Après le lycée, elle prend des cours de théâtre, de danse et de musique au Grant McEwan College d’Edmonton. Influencée par les magiciens Dale Harney et Peter Reveen (1935-2013), elle prend des cours avec Dale Salwack à la Chavez School of Magic et obtient son diplôme en 1987. C’est là qu’elle rencontre Doug Henning qui devient son maître.
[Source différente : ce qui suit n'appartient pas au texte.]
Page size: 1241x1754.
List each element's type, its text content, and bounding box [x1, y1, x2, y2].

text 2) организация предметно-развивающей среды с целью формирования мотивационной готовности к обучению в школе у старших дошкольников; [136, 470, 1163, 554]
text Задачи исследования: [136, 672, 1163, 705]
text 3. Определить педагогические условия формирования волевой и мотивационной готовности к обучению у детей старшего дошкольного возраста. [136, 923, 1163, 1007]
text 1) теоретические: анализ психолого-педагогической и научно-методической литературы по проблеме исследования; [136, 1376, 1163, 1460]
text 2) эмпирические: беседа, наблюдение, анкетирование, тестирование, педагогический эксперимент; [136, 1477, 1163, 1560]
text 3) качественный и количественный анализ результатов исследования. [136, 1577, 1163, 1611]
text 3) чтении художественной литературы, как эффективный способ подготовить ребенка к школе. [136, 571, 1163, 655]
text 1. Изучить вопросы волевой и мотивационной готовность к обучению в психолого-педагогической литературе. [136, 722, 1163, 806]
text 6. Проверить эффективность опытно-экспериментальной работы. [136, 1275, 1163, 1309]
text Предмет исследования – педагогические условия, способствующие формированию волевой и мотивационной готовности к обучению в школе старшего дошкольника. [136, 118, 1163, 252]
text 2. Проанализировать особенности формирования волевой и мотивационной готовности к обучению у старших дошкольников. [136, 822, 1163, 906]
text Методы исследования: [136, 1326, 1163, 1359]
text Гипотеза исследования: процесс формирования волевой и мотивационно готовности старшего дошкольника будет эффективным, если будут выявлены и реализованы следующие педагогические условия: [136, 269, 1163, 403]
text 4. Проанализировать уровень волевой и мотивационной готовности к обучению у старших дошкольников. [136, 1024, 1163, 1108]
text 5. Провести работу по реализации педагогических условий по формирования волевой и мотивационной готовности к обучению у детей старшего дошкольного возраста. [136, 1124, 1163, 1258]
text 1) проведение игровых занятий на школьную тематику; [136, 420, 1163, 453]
Elle devient professionnelle à 19 ans et déménage à New York. Elle commence à gagner sa vie en travaillant au Trump Plaza et au Trump’s Castle à Atlantic City. Elle s’installe ensuite à Las Vegas dans les années 1990. Ariann Black créée son premier spectacle Secrets en 2002, grâce à l’incontournable Johnny Thompson (conseillé privilégié des magiciens de Las Vegas), et investie le Fitzgeralds (actuel The D Las vegas dans Fremont street). Les représentations ne durent qu’un an pour cause de la revente et de la rénovation du casino. Elle intègre en 2004 le spectacle Splash au Riviera en tant que magicienne vedette. En 2006, elle fait partie de la troupe des X girls, the show au Alladin. De 2008 à 2009 elle fait l’ouverture du show de « The Amazing Johnathan » au Sahara puis au Harmon Theater du Planet Hollywood. En 2010, elle reprend son premier spectacle Secrets dans une version rallongée au Westin casino-hôtel.